**TEXTO DE LEITURA**:
..............................

Segundo Eduardo García de Enterría, identificam-se, na estrutura de todo conceito jurídico indeterminado, i) um núcleo fixo ou zona de certeza, configurado por dados prévios e seguros; ii) uma zona intermediária ou de incerteza, ou ‘halo do conceito’, mais ou menos precisa; e, finalmente, iii) uma zona de ‘certeza negativa’, também segura quanto à exclusão do conceito. A dificuldade de se precisar a solução justa se concreta na zona de imprecisão ou ‘halo conceitual’, mas desaparece nas zonas de certeza, positiva ou negativa.
Quanto à zona de certeza negativa do conceito de ordem pública, é pacífico, no Supremo Tribunal Federal, que o estado de comoção social, a indignação popular, o clamor público suscitado pela prática do crime, assim como a necessidade de se acautelar o meio social e a credibilidade da justiça em razão da repercussão do crime, constituem fundamentos inidôneos, por si sós, para a prisão cautelar.
(...)
Na zona de certeza positiva, inclui-se a necessidade de se evitar a prática de infrações penais, ou, mais precisamente, de se impedir a reiteração criminosa. Pacífica, nesse sentido, a jurisprudência do Supremo Tribunal Federal.
O Supremo Tribunal Federal já assentou o entendimento de que é legítima a tutela cautelar que tenha por fim resguardar a ordem pública, quando evidenciada a necessidade de se interromper ou diminuir a atuação de integrantes de organização criminosa.
Resta adentrar na zona intermediária ou de incerteza, vale dizer, no ‘halo do conceito’ de ordem pública.
Registre-se, preliminarmente, que o conceito de ordem pública não pode se prestar a qualquer fim. Se tudo couber no conceito de ordem pública, ele nada filtrará e não servirá como critério, razão por que deve necessariamente ser residual.
(…)

..............................

**INSTRUÇÕES**:
1 > Segundo o texto sobre ordem pública, quem identifica três zonas na estrutura de todo conceito jurídico indeterminado?
2 > Quais são as zonas que, segundo o texto sobre ordem pública, compõem a estrutura de todo conceito jurídico indeterminado?

**DADOS DO EXERCÍCIO**:
..............................

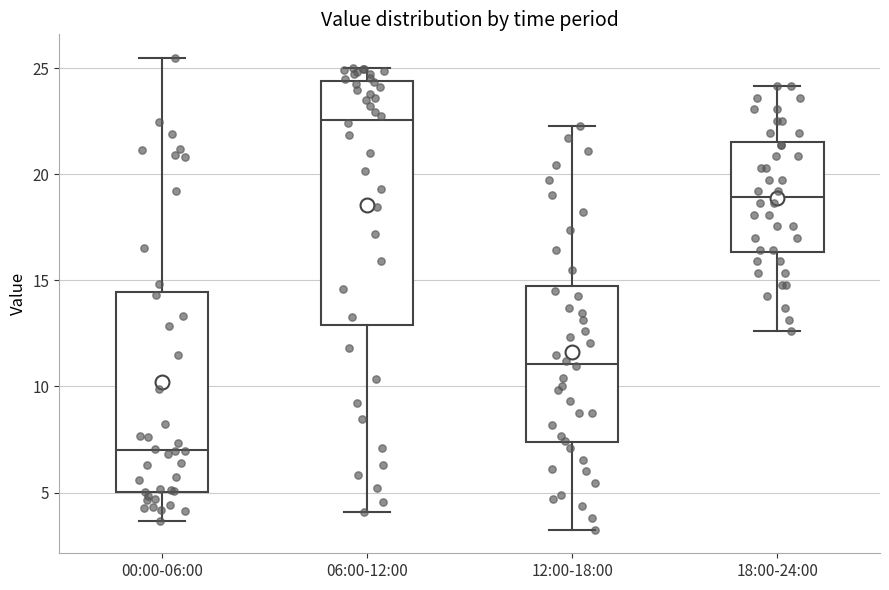

Which box's median line is the highest?

06:00-12:00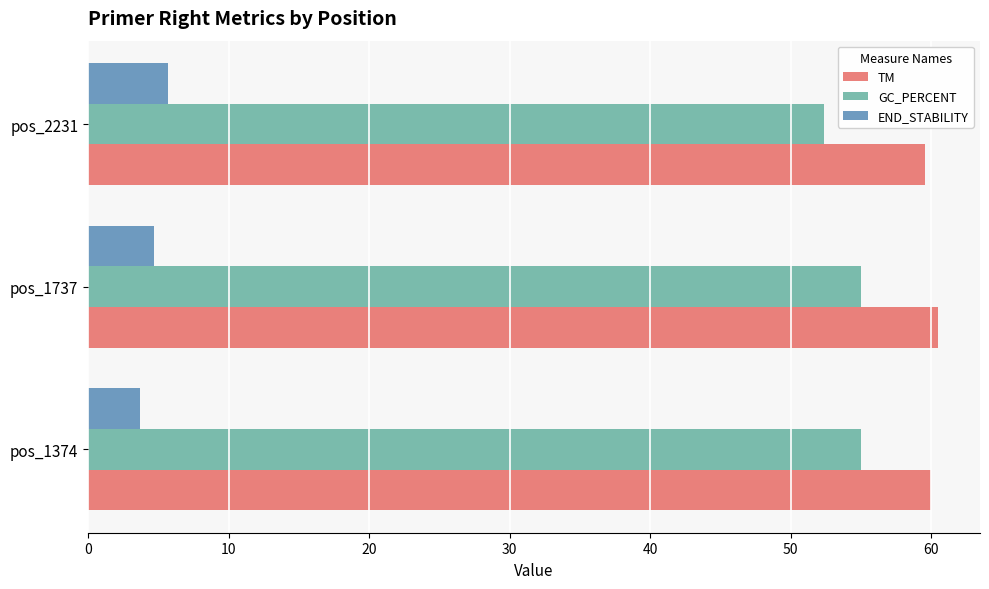

What is the smallest value displayed?

3.7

..............................

**RESPOSTAS ESPERADAS**:
1 > Eduardo García de Enterría.

2 >
- Um núcleo fixo ou zona de certeza
- Uma zona intermediária ou de incerteza, ou "halo do conceito"
- Uma zona de "certeza negativa"